Sunday, December 25, 2016

That bitterness though...

I recently posted a blog about some of the struggles that I have been going through because of a cyst on my ovary.  I have learned, and am still learning, some valuable lessons from this experience on trust, fear, hearing God, listening for God...the list goes on.  But I want to share with you a lesson on bitterness.

I have struggled with bitterness...a lot.  I've shared before that I have had difficulties in my life - haven't we all - and I've shared that I've been hurt by people - again...not uncommon, who hasn't experienced pain at the actions or words of another person, whether it was intentional or not?  My childhood was difficult and bitterness was rooted in my life at an early age.  It has taken me a long time to get away from the thinking of "why me?" or "why not me?".

Why does she get that and I don't?  Why did that have to happen to me?  Those type of thoughts are never productive.  Every single human has them at some point...but I let these thoughts have free reign in my mind and emotions for quite some time.  Breaking the pattern and habit of those thoughts, to bring the focus of my thoughts around to the things in my life that I can be thankful for has taken lot's of work with God. 

I already shared that, when I found out about the cyst, I had a conversation with God about how this entire situation would be so different if I was married and already had children... I told Him that I don't understand why that hasn't happened yet... I want, very much to have a family, and He knows that.  Two days after I found out about the cyst... I was preparing to leave the house, I suddenly had this flash of anger and hurt feelings and I told God "I don't want to see a bunch of pregnant women today... I don't want to see one person post on Facebook that they just found out they are pregnant... and I don't want to see a bunch of people with babies either... ok?"

You know what He said to me?  He said "I want you to pray for women who are trying to get pregnant"  Like... what?  Seriously, He said that to me... when I was in the middle of crying because I was afraid I was about to lose the ability to become pregnant myself.  Who does that???  I stopped and told Him... "I don't want to do that God.  That's not fair... that I should have to pray for other women to have the very thing that I want...and may be losing!"  and then I said... "ok... but I need you to help me,"

I got the idea to go to Facebook and post asking if any women were trying to get pregnant and wanted prayer...to message me.  So, before I left the house, I did that.  Within a couple of days I had a list of 15 women...and I started praying for them every night.  The first few days - I will admit - were hard.  Very little in me wanted to do this...except that I *knew* God was asking me to do it..and I wanted to obey.  A few days into it... I was praying and God told me a specific woman was going to be pregnant within that month...and I felt like even that same week.  I wrote it down, and I anxiously waited to hear the news... That same woman announced her pregnancy on Thanksgiving!!!  The excitement of waiting for her announcement sort of made me forget that nagging jealous feeling... it turned to joy and expectation instead.

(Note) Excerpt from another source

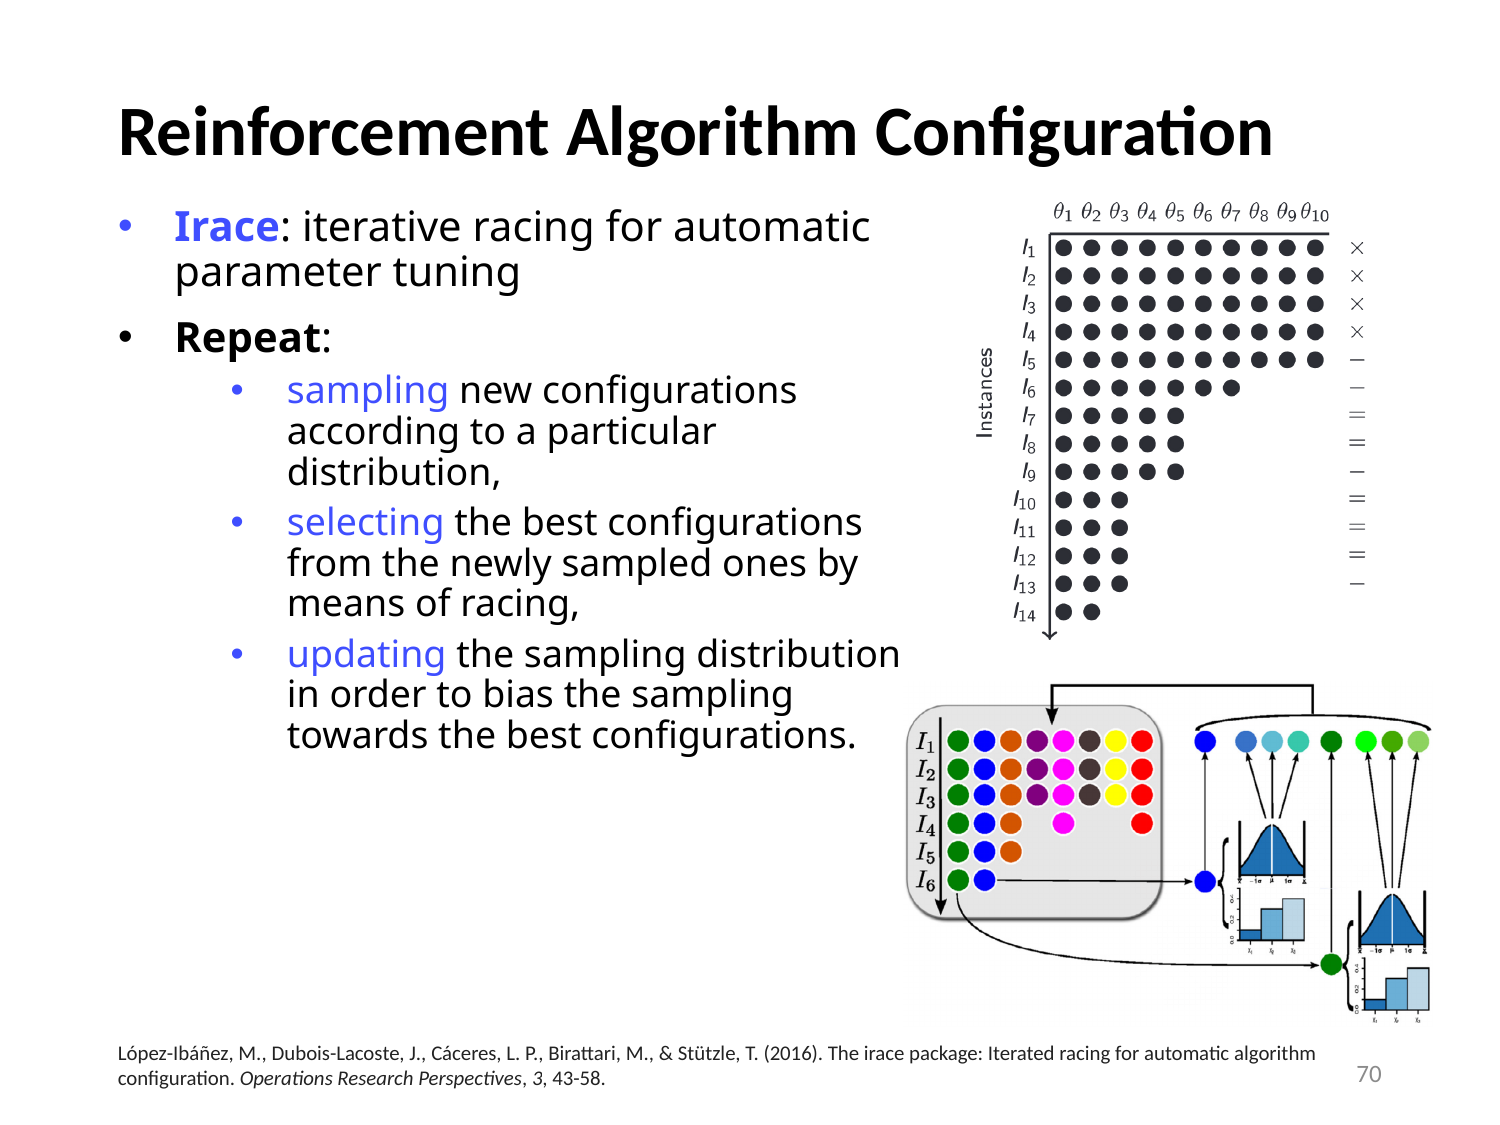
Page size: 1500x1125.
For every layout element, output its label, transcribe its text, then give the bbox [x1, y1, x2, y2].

Out of this... something amazing has happened.  An area where I have, with pretty valid reasons, struggled with bitterness... is now an area where I am excited to pray for others to see breakthrough.  Where I have struggled so much with jealousy and great sadness...  I'm not struggling anymore.  To me...that's a pretty amazing breakthrough!  That, my friends, is beauty for ashes...joy for mourning!!!

I think this act of praying for others to have the very thing I have lost, and have feared I am losing forever, has broken something off of me...at least in that specific area.  It's broken off this thought that - if she gets what I want...then there may not be enough left for me to have it as well.  You know that thought?  It gets buried down in there sometimes and I don't even think I was consciously aware that I was thinking it...but really that's what I think is going on when someone has or gets something we ourselves want and, instead of feeling joyful for them, we feel jealous and hurt.  Why would someone else's blessing make me feel somehow "less than" unless I have this broken belief in me that there isn't enough for both of us...

I am excited at this lesson because that ugly little jealous, hurt feeling is something I have wanted to be free from for a long time.  I'm not saying this is a method that will rid me of that in every area of my life, but choosing to pray for someone to be blessed surely doesn't leave much room for jealousy and sadness when their blessing comes! 

The desire of my heart is to pour out on others the love that God has poured into me...and I don't want the pouring out to be clogged up with things like jealousy and rejection.  I understand how those things got so deeply rooted into me... but now it's time for them to be gone for good!  There is no limit to the blessings that God can, and will, pour out onto us.  He enjoys surprising us with blessings in a way that leave us in awe of His power and love for us...and I want to be more intentional about partnering with Him in that and seeking ways that I can be a blessing to others.  God, please help me to always remember that there is enough for everyone... for her and for me... and that her blessing doesn't, in any way, diminish what you have for me!!!